He explained that the female urge to pursue is more likely to kick in when the reproductive tables are turned. Her position as chooser
weakens as she ages and her fertility declines—the so-called cougar phenomenon. “There’s probably a tipping point when females stop having an upper hand in mating,” he said. Correspondingly, even fertile younger women may be more likely to chase in situations where there aren’t many men. Both scenarios—women looking for mates later in their reproductive lives and majority-female environments—are increasingly common, particularly for educated women and men. The average age of a first-time mother is rising.
Women outnumber men on college campuses nationwide.
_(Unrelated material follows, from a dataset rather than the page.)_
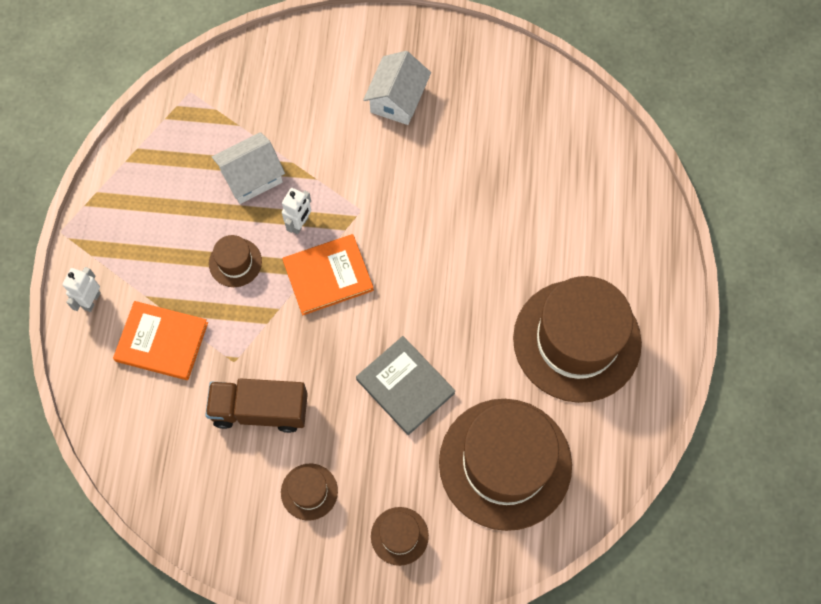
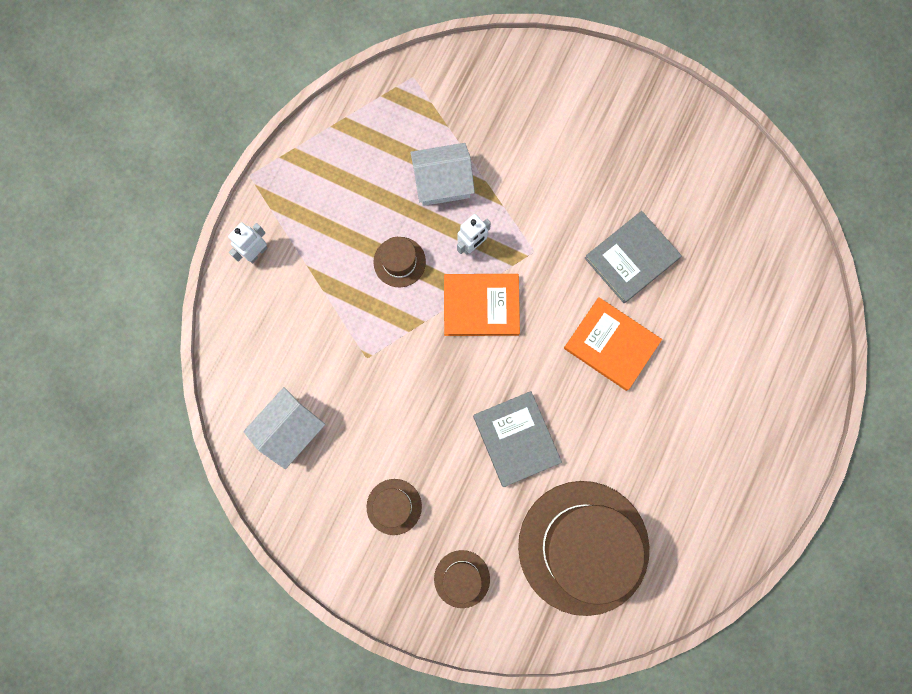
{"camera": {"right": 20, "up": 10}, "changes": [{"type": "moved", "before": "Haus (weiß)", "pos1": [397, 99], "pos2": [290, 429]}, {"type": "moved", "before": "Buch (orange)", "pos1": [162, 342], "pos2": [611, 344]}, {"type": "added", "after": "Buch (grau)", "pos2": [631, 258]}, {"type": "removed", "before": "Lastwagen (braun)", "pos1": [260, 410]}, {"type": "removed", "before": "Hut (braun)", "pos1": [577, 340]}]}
Taking into account environmental and situational variables, then, romantic pursuit becomes less about what men and women fundamentally are (or should be) and more about a way of responding to a real or perceived condition of mate scarcity. It seems no coincidence that for college women, becoming more professionally successful is also connected to diminished mating prospects; enhancing your own ability to provide is another way of taking charge when the competition for mates and their resources goes up. Yet while we’ve come to accept female determination in the work world, female perseverance still rankles in matters of love.

NO MATTER WHAT
the environmental factors are, the proclivity to get hung up on a particular someone is vital to the survival of our species. Romantic obsession and pursuit are adaptations for both men and women in the mating game. We focus exclusively on one person because it fosters pair bonds, which help us raise offspring successfully. “It takes a long time to go through a pregnancy and take care of a child,” said social psychologist Arthur Aron. “Having both parents helps the child survive. If our ancestors didn’t have a strong motivation to bond and connect, we might not be here as a species.” So what drives us to jealousy and pursuit is integrally
linked to the forces that create us and make us thrive, even though, like many fundamental human motivations, the drive to bond, as Aron put it, “can run awry.”

ANGELA, A TRANSLATOR
in her mid-forties, met Heinrich at a rundown hostel in Augsburg while she was spending a year teaching in Germany. She was twenty-five, and he was about to turn thirty. “He had these piercing blue eyes,” she said. “I remember not being able to look at him because his gaze was so bright.”